資格取得では、ダブルライセンス達成だけを目的にしてはいけません。資格だけを取っても、それを仕事に活かせなければ意味がないからです。

資格試験を受ける以上、不合格のリスクも考えなければいけません。また2つの資格取得にこだわりすぎて、仕事がおろそかにならないように注意です。資格取得だけが目的になり、生活が犠牲になっては意味がありません。生活とのバランスを考えながら、必要な資格取得に力を注ぎましょう。

以上からもダブルライセンスが必要な理由を常に考えながら、キャリアメイクに励んでください。

意味のないダブルライセンスを避けよう

ダブルライセンスでは、資格同士のミスマッチにも注意です。相性の悪い資格だと、片方が活きない可能性があります。

たとえば不動産業界での活躍を目指す場合、簿記資格は企業内業務で活きる可能性があります。しかし簿記以外の資格としてITパスポートなどは、不動産業界とミスマッチになるでしょう。

資格同士の特徴を見極め、共通点を確かめながら組み合わせを決めてください。自分のやりたい仕事に活きるように、資格のマッチングを考えましょう。

入念な人生計画を

ダブルライセンスを目指すなら、入念な人生計画が必要です。ひとつの資格を取るだけでも、一定の学習時間を要します。以上を踏まえて、余分な時間をかけない形でのキャリアメイクを進めましょう。
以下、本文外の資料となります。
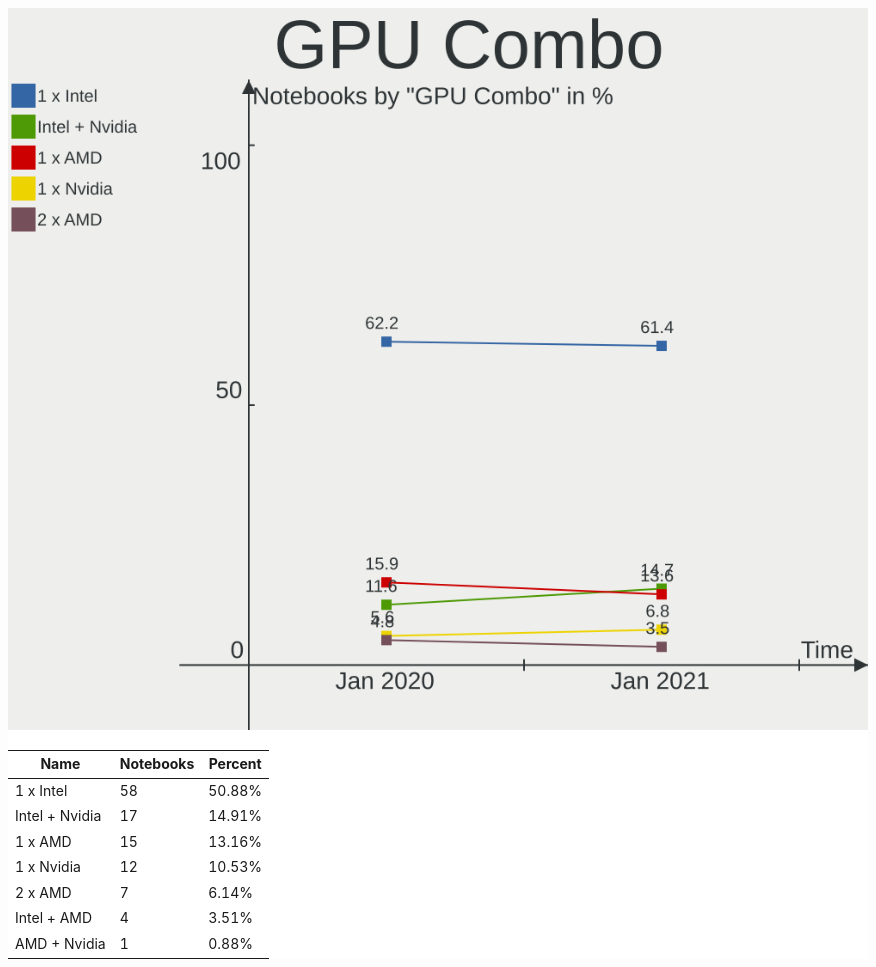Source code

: ![GPU Combo](./images/line_chart/gpu_combo.svg)

| Name           | Notebooks | Percent |
|----------------|-----------|---------|
| 1 x Intel      | 58        | 50.88%  |
| Intel + Nvidia | 17        | 14.91%  |
| 1 x AMD        | 15        | 13.16%  |
| 1 x Nvidia     | 12        | 10.53%  |
| 2 x AMD        | 7         | 6.14%   |
| Intel + AMD    | 4         | 3.51%   |
| AMD + Nvidia   | 1         | 0.88%   |
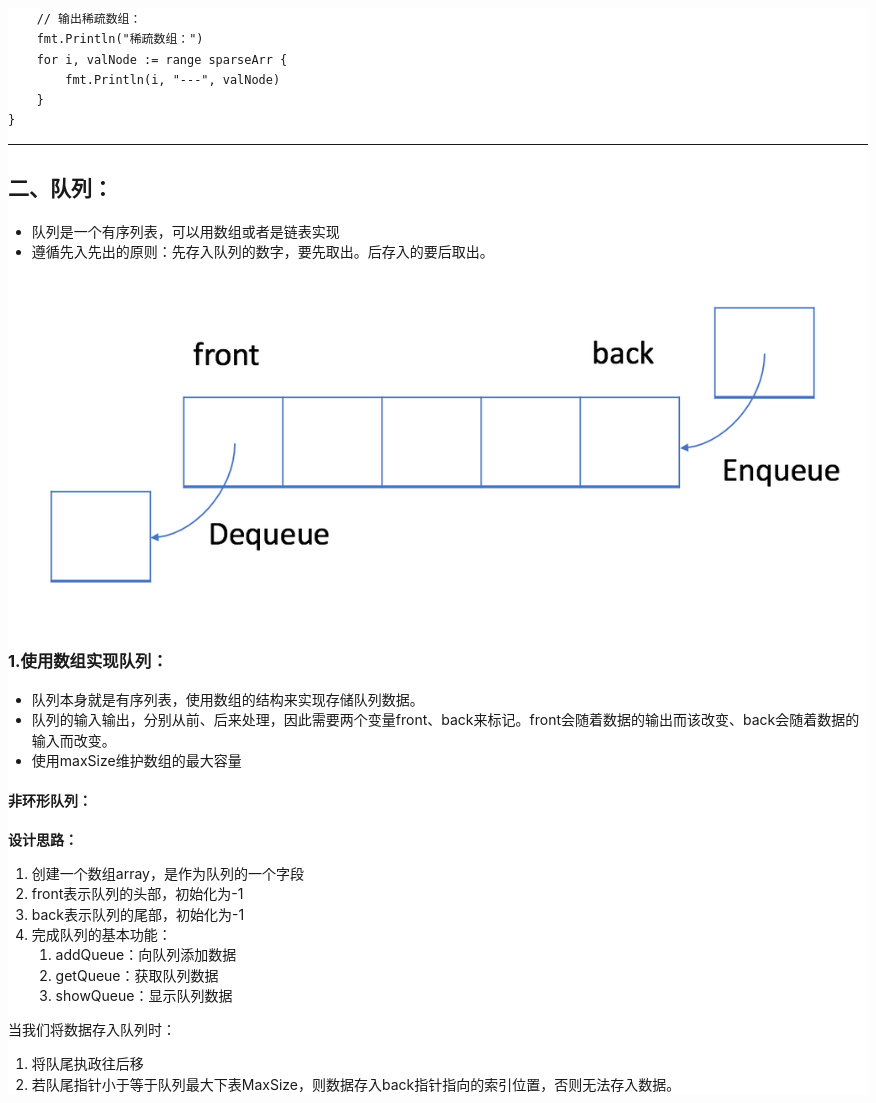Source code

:         // 输出稀疏数组：
        fmt.Println("稀疏数组：")
        for i, valNode := range sparseArr {
            fmt.Println(i, "---", valNode)
        }
    }


---

## 二、队列：

- 队列是一个有序列表，可以用数组或者是链表实现
- 遵循先入先出的原则：先存入队列的数字，要先取出。后存入的要后取出。

<img src="./images/队列01.png" width="1200px">

### 1.使用数组实现队列：

- 队列本身就是有序列表，使用数组的结构来实现存储队列数据。
- 队列的输入输出，分别从前、后来处理，因此需要两个变量front、back来标记。front会随着数据的输出而该改变、back会随着数据的输入而改变。
- 使用maxSize维护数组的最大容量

#### 非环形队列：

<strong>设计思路：</strong>

1. 创建一个数组array，是作为队列的一个字段
2. front表示队列的头部，初始化为-1
3. back表示队列的尾部，初始化为-1
4. 完成队列的基本功能：
   1. addQueue：向队列添加数据
   2. getQueue：获取队列数据
   3. showQueue：显示队列数据




<p>当我们将数据存入队列时：</p>

1. 将队尾执政往后移
2. 若队尾指针小于等于队列最大下表MaxSize，则数据存入back指针指向的索引位置，否则无法存入数据。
資格がほしくなったときは、それを活かしてやりたいことを定めてください。これを定年までの人生計画に落とし込みます。ダブルライセンス達成時期の目標や、それを使った仕事の達成などを、計画のなかで決めていく形です。このように資格を求める場合は、大まかでもよいので、人生計画を見直しましょう。

まとめ

簿記はビジネスでの重要資格であるため、さまざまな他資格とのダブルライセンスにもつながります。相手となる資格として中小企業診断士やFPなどがおすすめです。

たとえば中小企業診断士なら、企業の財務状況を整理するだけでなく、そこから今後の経営に向けた提案ができます。またFPも企業や顧客の金融的問題を解決するうえで、味方になるでしょう。

何より大切なのは、資格の多さで満足しないことです。複数の資格を仕事に活かす方法を考え、それに応じたキャリアメイクを果たしてください。